## start SOURCE

Bangkok Post, Thailand, Nikhil B. Srinivasan Column

Sep. 11–What’s with the SET? I have received this question from several of my money manager friends. After all, while most markets around the world have had rallies, Thailand has been on a tear,rising 57 percent this year alone.

For foreign investors who have been overweight on the Stock Exchange of Thailand in their portfolios, this has been welcome news. For those who have not, they are trying to make sense of this move.

It is interesting to see how people try and justify short-term moves in the market. Foreign investors will sometimes make generic comments: “The market’s narrow, it’s speculative, it’s all locals punting the market”, and so on.

Interestingly, local commentators constantly try to justify even intra-day price moves. The drop on Tuesday was attributed to a Sars case in Singapore, among other things.

While I do not begrudge analysts and brokers having to come up with daily reasons for the daily market moves, and one has to tolerate comments from foreign investors, the reality is pretty basic.

While long-term investing is all about buying something where there is perceived value with the assumption that the stock price will rise and accurately reflect that value, short-term investing and market moves are something very different.

Markets move in the short term mainly on the back of psychology. This has an impact on liquidity that has the strongest short-term effect on market performance. So, explaining short-term moves is a bit of a moot point.

Investor psychology and emotion take hold and propel markets (or individual securities) in whichever direction. Eventually markets find equilibrium based on some fundamentals but that equilibrium can take time.

But this week’s column was actually meant to follow up on a couple of readers’ questions about the benefits and costs of investing offshore.

## end SOURCE
## start DATA EXCERPT

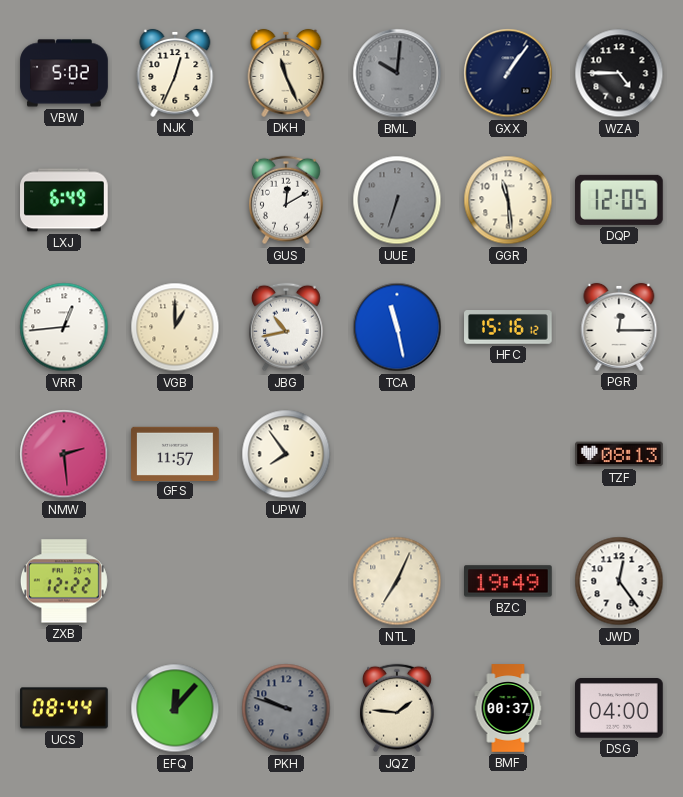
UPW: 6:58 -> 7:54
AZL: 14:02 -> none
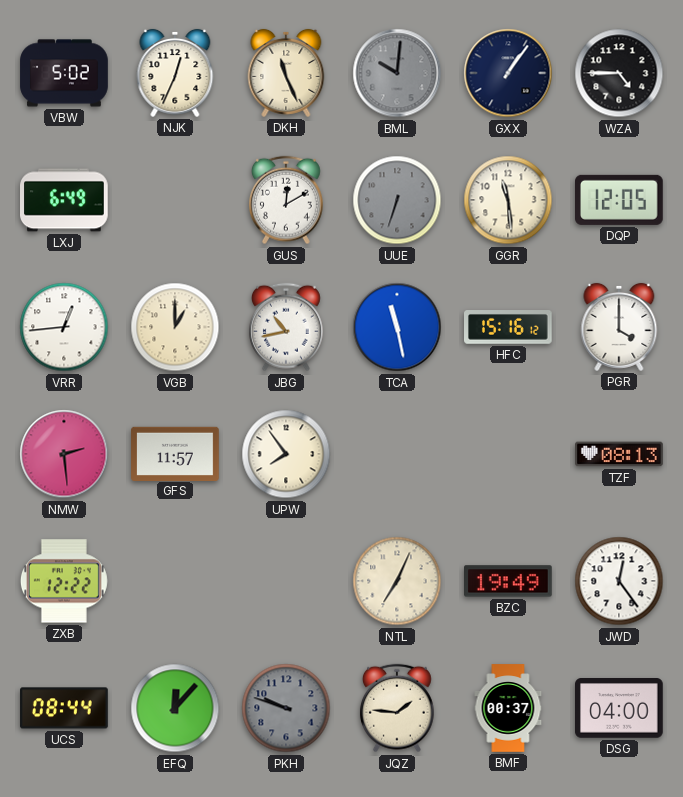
PGR: 12:15 -> 4:00
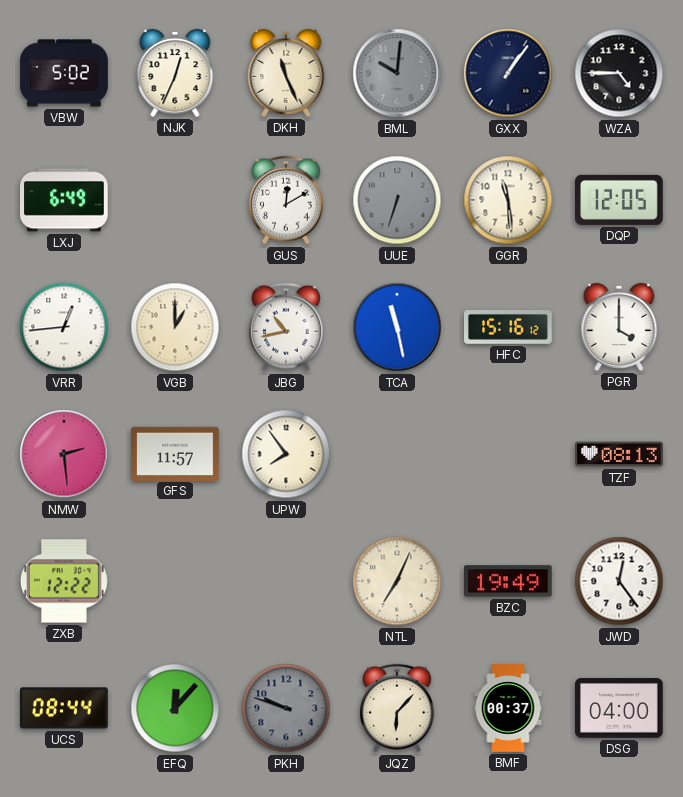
JQZ: 1:46 -> 6:07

## end DATA EXCERPT

• _WHAT YOU WILL DO_
Carry on the Bangkok Post column on the Thai stock market from the point where it stops. This data can be left aside.

• _ANSWER_
With the Bank of Thailand’s recent liberalisation — permitting institutions to invest offshore — there has been some comment. As noted before in this column, I feel this is an excellent policy move. If anything, it should go further and permit the investment in foreign stocks and alternative assets such as private equity and hedge funds as well.

There are several benefits to the investor, whether an institution or an individual. First, its about diversifying the portfolio. Growth in capital markets in Thailand has simply not kept pace with growth in liquidity. By investing overseas, a portfolio is able to hold a variety of assets (under ideal conditions, not just bonds) with different investment time frames and different return targets.

Second, it is about reducing the portfolio’s risk. Most portfolios are heavily weighted toward local bonds where returns have collapsed (especially at the long end) and volatility (and risk) has increased. Frankly, if I want to take that sort of volatility, I want to be compensated for it in terms of yield and there are several overseas bonds with better yields.

Third, linked to the above, it is about maintaining a reasonable return target for the portfolio. It is great that the SET is up 57 percent. But a tremendous return today can likely mean a lower return tomorrow. Setting achievable return targets over a longer period of time can be helped by having a foreign component to a portfolio.

But as noted in an earlier column, offshore investing is not about getting a free lunch. Local investors (whether institutional or individual) have an information edge at home that they may not have offshore.

An information edge is not always necessary but having traded foreign stocks and bonds for institutions in several markets, I can confirm that it helps.

Also, there is the issue of cost. If you are getting an offshore fund manager to manage your portfolio, think about the issues mentioned above but also think about the cost charged by the manager. Your targeted net return should be attractive enough.

And then there is the currency issue. Do you hedge your exposure to the foreign currency or not? With the baht’s strength currently, certainly a near-term hedge is worth establishing. But a hedge is not always necessary or recommended, or what’s the point?

Whatever the issues, the net result is that foreign investment will be the catalyst for better portfolio construction, better returns over the long run and an increasingly broader approach to money management as it exposes investors to new instruments, new securities and new markets. All good for the investor.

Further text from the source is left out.